▸ **Excerpted records**
========================

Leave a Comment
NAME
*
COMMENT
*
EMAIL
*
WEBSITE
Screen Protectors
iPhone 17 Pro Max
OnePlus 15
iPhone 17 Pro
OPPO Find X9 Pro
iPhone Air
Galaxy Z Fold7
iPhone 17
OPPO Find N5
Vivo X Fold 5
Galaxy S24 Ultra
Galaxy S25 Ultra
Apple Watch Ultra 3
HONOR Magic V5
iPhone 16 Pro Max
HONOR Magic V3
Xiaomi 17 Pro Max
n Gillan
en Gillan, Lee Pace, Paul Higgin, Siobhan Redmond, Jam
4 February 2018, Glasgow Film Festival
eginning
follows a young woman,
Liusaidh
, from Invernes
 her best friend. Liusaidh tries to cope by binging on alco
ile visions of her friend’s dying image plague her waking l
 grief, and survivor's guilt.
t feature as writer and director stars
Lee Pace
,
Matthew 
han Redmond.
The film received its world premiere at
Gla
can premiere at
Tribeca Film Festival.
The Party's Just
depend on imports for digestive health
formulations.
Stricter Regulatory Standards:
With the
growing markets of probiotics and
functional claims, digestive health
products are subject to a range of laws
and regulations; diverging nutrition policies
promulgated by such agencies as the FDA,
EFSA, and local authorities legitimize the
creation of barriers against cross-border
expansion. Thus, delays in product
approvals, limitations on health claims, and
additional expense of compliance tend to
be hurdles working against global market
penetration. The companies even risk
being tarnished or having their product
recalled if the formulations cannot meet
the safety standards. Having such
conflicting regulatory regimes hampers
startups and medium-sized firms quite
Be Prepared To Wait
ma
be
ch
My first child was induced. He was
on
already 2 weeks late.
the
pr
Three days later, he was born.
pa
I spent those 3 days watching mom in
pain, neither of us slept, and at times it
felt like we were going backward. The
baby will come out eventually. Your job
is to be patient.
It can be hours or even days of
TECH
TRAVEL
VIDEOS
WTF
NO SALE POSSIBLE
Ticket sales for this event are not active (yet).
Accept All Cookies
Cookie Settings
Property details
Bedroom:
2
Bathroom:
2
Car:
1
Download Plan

========================

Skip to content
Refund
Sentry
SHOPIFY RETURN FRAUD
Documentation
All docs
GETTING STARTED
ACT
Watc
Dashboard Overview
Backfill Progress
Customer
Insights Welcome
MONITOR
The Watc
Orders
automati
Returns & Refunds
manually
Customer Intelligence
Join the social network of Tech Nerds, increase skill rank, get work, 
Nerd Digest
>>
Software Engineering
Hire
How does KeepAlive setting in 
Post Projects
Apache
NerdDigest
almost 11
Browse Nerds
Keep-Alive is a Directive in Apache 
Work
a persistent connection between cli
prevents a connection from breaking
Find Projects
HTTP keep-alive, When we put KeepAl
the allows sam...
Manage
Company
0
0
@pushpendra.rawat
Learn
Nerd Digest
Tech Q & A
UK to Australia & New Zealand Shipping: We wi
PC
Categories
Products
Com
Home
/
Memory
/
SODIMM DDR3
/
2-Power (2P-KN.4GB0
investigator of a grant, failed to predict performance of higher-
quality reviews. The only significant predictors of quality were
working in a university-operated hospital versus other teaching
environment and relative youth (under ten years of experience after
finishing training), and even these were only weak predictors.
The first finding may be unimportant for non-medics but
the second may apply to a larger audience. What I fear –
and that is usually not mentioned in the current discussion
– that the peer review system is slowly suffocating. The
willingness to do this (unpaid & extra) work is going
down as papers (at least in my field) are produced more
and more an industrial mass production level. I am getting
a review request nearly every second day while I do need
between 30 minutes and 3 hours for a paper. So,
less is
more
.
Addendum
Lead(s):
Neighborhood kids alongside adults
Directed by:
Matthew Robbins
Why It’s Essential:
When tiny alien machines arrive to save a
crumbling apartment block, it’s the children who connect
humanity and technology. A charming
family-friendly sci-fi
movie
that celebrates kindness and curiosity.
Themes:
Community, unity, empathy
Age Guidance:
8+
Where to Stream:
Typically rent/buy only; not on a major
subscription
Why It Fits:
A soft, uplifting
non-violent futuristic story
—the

========================

▸ **Task directions**
Give again the lines from the one containing "Leave a Comment" through the one containing "Apple Watch Ultra 3", changing "Screen Protectors" to "Phone Cases" and leaving everything else the same.

▸ **Answer section**
Leave a Comment
NAME
*
COMMENT
*
EMAIL
*
WEBSITE
Phone Cases
iPhone 17 Pro Max
OnePlus 15
iPhone 17 Pro
OPPO Find X9 Pro
iPhone Air
Galaxy Z Fold7
iPhone 17
OPPO Find N5
Vivo X Fold 5
Galaxy S24 Ultra
Galaxy S25 Ultra
Apple Watch Ultra 3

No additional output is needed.